Arrived back at the hotel around 11.30pm not because we went to a wedding, now that might make a good yarn one day, but because we attended a sangeet.
With the body crying out for sleep starting the blog now would be foolish so if you are interested sign back in late this afternoon
Breakfast restaurant opening hour in the hotel was 8.00am and that suited us fine as Ashok had arranged a pickup for 9.00am but when we went it was obvious that there was no way service would start then and we were told to come back in 30 minutes.
We did so and sat in the restaurant for around another 10-15 minutes before we were served a very basic breakfast though the coffee wasn’t too bad.
Ashok then took us to a couple of city sights – firstly the city park which is named after a “freedom fighter” and contains a 14th century monument which is undergoing restoration and then onto a Hindu temple which sat many steps up on top of a hill.
The temperature was 37 at 9.30 and rose steadily through the morning and by late morning was at 41 degrees which is barely tolerable so after picking up Sherry’s saree and buying some bananas and mangoes from a fruit cart we went to Ashok’s house.
A bunch of around 15 bananas and 3 mangoes cost the equivalent of $3.75
Ashok cooked lunch, he is quite a dab hand in the kitchen, and as seems to be the norm a siesta type period commences as it is too hot to be out and about. The two girls don’t seem to recognise siesta time as they were all over Sherry and me, tugging at my glasses, pushing the buttons on Sherry’s watch and then playing makeshift games with our phones and the aircon remote.
After mid-afternoon we decided to go for a stroll, Ashok having gone somewhere else in the village, and as we did we met up with him and went visiting the widow of another friend.
This friend was a policeman and, I think, was killed on duty on the same day that one of Ashok’s daughters was born.
There was a group of around 6 at this house and we spent quite sometime standing around in a group talking, showing photos from my phone of our family, watching the lady of the house milk a buffalo, drinking hot fresh buffalo milk and listening to banter between the folk.

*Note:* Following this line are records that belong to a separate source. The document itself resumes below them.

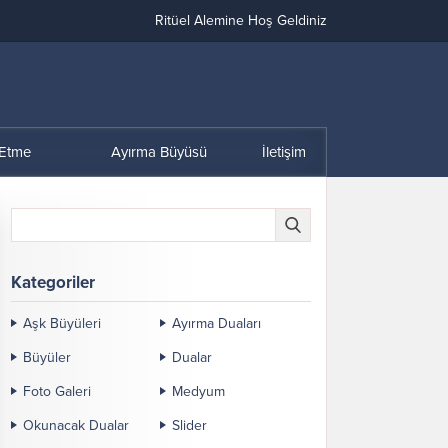
Ritüel Alemine Hoş Geldiniz
 Etme
Ayırma Büyüsü
İletişim
Kategoriler
Aşk Büyüleri
Ayırma Duaları
Büyüler
Dualar
Foto Galeri
Medyum
Okunacak Dualar
Slider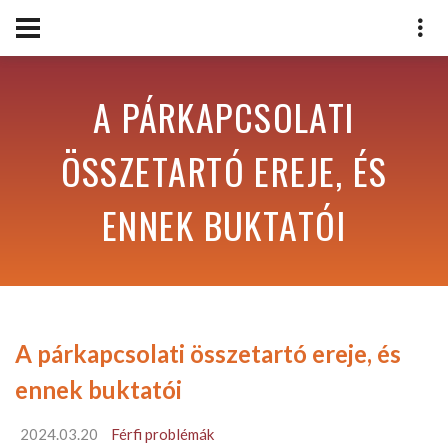
A PÁRKAPCSOLATI
ÖSSZETARTÓ EREJE, ÉS
ENNEK BUKTATÓI
A párkapcsolati összetartó ereje, és
ennek buktatói
2024.03.20
Férfi problémák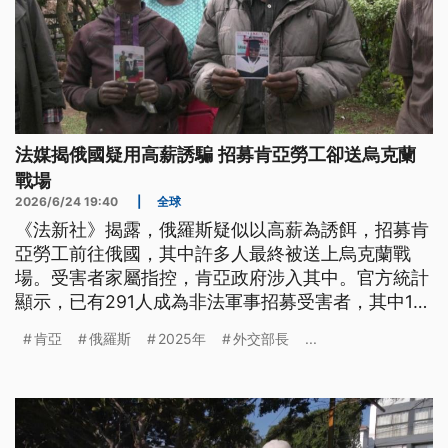
法媒揭俄國疑用高薪誘騙 招募肯亞勞工卻送烏克蘭
戰場
2026/6/24 19:40
|
全球
《法新社》揭露，俄羅斯疑似以高薪為誘餌，招募肯
亞勞工前往俄國，其中許多人最終被送上烏克蘭戰
場。受害者家屬指控，肯亞政府涉入其中。官方統計
顯示，已有291人成為非法軍事招募受害者，其中19
人死亡；但情報報告指出，實際受害人數可能超過千
肯亞
俄羅斯
2025年
外交部長
...
人，引發外界高度關注。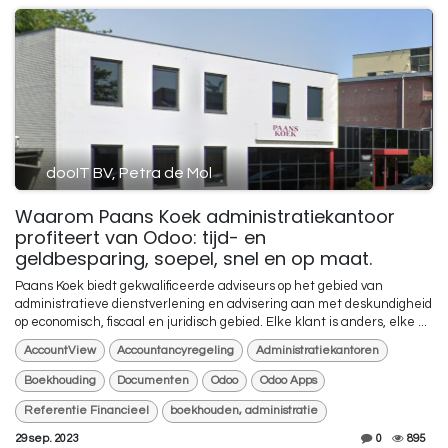
dooIT BV, Petra de Mol
Waarom Paans Koek administratiekantoor
profiteert van Odoo: tijd- en
geldbesparing, soepel, snel en op maat.
Paans Koek biedt gekwalificeerde adviseurs op het gebied van
administratieve dienstverlening en advisering aan met deskundigheid
op economisch, fiscaal en juridisch gebied. Elke klant is anders, elke ...
AccountView
Accountancyregeling
Administratiekantoren
Boekhouding
Documenten
Odoo
Odoo Apps
Referentie Financieel
boekhouden, administratie
29 sep. 2023
0
895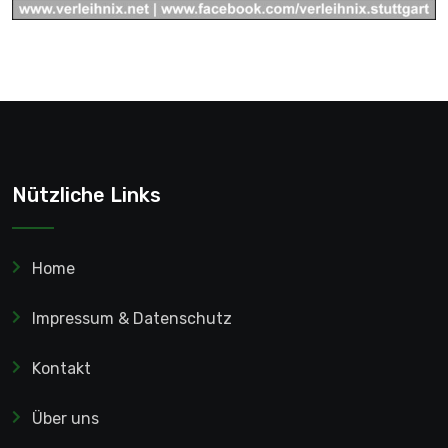
Nützliche Links
Home
Impressum & Datenschutz
Kontakt
Über uns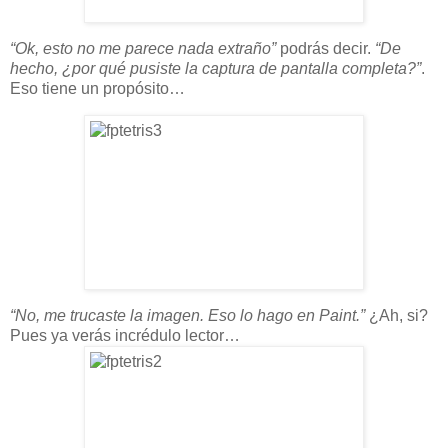
“Ok, esto no me parece nada extraño”
podrás decir.
“De
hecho, ¿por qué pusiste la captura de pantalla completa?”
.
Eso tiene un propósito…
“No, me trucaste la imagen. Eso lo hago en Paint.”
¿Ah, si?
Pues ya verás incrédulo lector…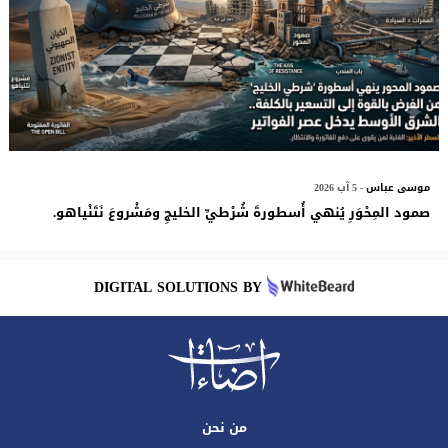
موسى عباس
- 5 آب 2026
صمود المِحْوَرِ يُنهي أُسطورةَ شُرْطيِّ الخليجِ ومَشْروعَ نَتَنْياهو.
DIGITAL SOLUTIONS BY
من نحن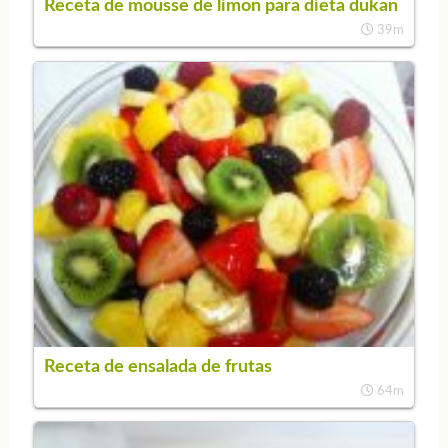
Receta de mousse de limon para dieta dukan
39m
Receta de ensalada de frutas
64m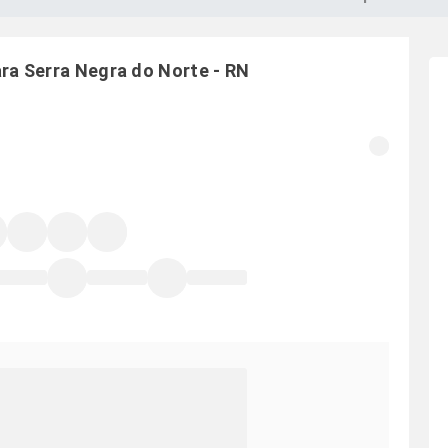
ara
Serra Negra do Norte
-
RN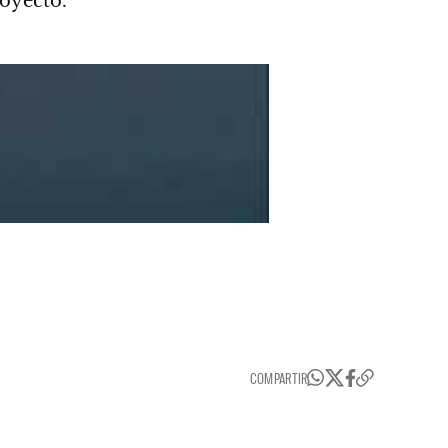
royecto.
COMPARTIR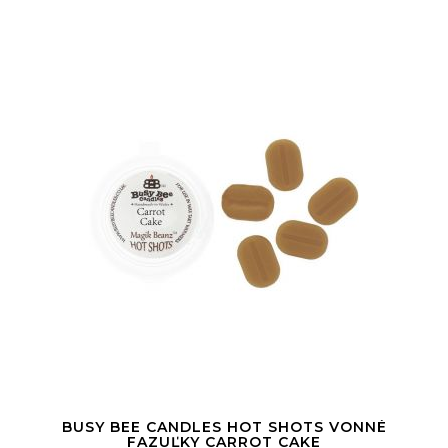
BUSY BEE CANDLES HOT SHOTS VONNÉ
FAZUĽKY CARROT CAKE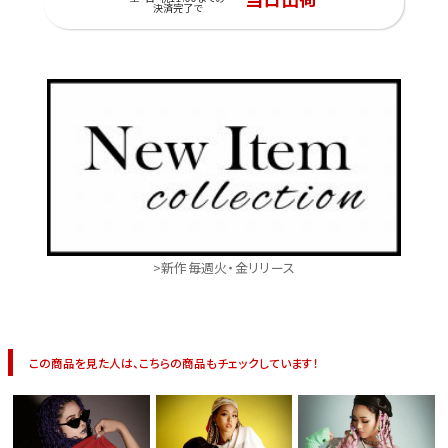
決済完了で
>新作毎週火・金リリース
この商品を見た人は、こちらの商品もチェックしています！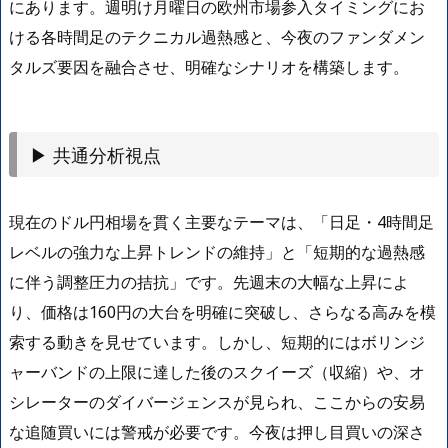
にあります。週明け月曜日の欧州市場参入タイミングにお
ける各時間足のテクニカル過熱感と、今夜のファンダメン
タルズ要因を融合させ、明確なシナリオを構築します。
▶ 共通分析視点
現在のドル円相場を貫く主要なテーマは、「日足・4時間足
レベルの強力な上昇トレンドの維持」と「短期的な過熱感
に伴う調整圧力の拮抗」です。先週末の大幅な上昇によ
り、価格は160円の大台を明確に突破し、さらなる高みを模
索する動きを見せています。しかし、短期的にはボリンジ
ャーバンドの上限に達した後のスクイーズ（収縮）や、オ
シレーターのダイバージェンスが見られ、ここからの安易
な追随買いには警戒が必要です。今夜は押し目買いの深さ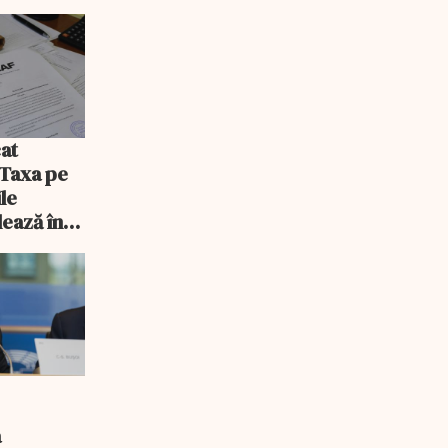
at
 Taxa pe
ile
lează în
a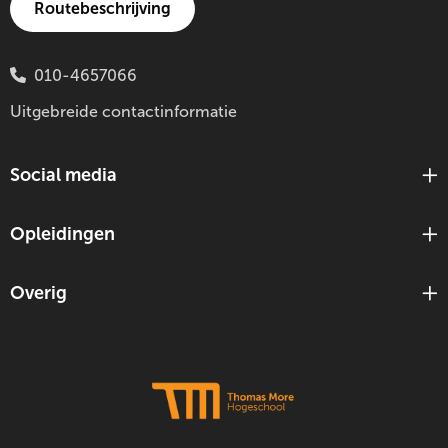
Routebeschrijving
010-4657066
Uitgebreide contactinformatie
Social media
Opleidingen
Overig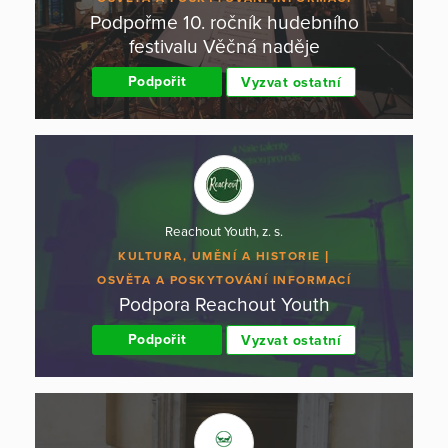
Podpořme 10. ročník hudebního
festivalu Věčná naděje
Podpořit
Vyzvat ostatní
Reachout Youth, z. s.
KULTURA, UMĚNÍ A HISTORIE
OSVĚTA A POSKYTOVÁNÍ INFORMACÍ
Podpora Reachout Youth
Podpořit
Vyzvat ostatní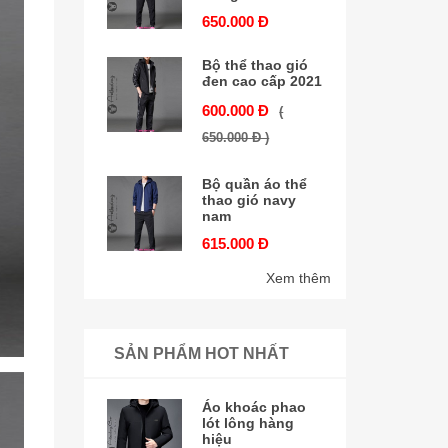
650.000 Đ
Bộ thể thao gió
đen cao cấp 2021
600.000 Đ
(
650.000 Đ )
Bộ quần áo thể
thao gió navy
nam
615.000 Đ
Xem thêm
SẢN PHẨM HOT NHẤT
Áo khoác phao
lót lông hàng
hiệu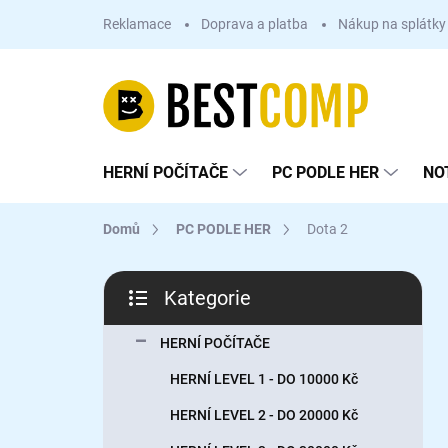
Přejít
Reklamace
Doprava a platba
Nákup na splátky
na
obsah
HERNÍ POČÍTAČE
PC PODLE HER
NO
Domů
PC PODLE HER
Dota 2
P
Kategorie
o
Přeskočit
s
kategorie
t
HERNÍ POČÍTAČE
r
HERNÍ LEVEL 1 - DO 10000 Kč
a
n
HERNÍ LEVEL 2 - DO 20000 Kč
n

The lady then came back to Ashok’s place and she, Gita and Sherry then went off to the local tailor where Sherry was measured for a blouse to go under the saree.
By this time we were very unsure of what was happening as yesterday there was the indication of going to another wedding in the evening so I asked Ashok and was told it was “cancelled” and that we were going to the sangeet for Sapna the village girl whose wedding we have come for.
We went back to the hotel to change and returned to the village where Bollywood type music was starting to blare out through an impressive piece of kit.
Sapna and her cousin were dancing as we watched from Ashok’s house before Sapna came over and urged us to join in! A sangeet is a night before the wedding where the woman get together and dance the night away so I was, thankfully, less encouraged to join in but Sherry was not afforded that luxury and was “pulled” into the centre of floor numerous times.
What started off as a group of two dancing ended up with a large group of ladies, young, old and in between, filling one of the streets in the village enjoying themselves until around 11.
Ashok and his family then returned us to the hotel to end our day which at times was somewhat stressful.
Village life is very hard, especially for the women, but the familial aspects are what makes it special.
We have been offered drinks from numerous water sources, in numerous different cups by so many folk who live in below average, by our standards at least, conditions that it will be a small miracle if we don’t get the dreaded Delhi belly!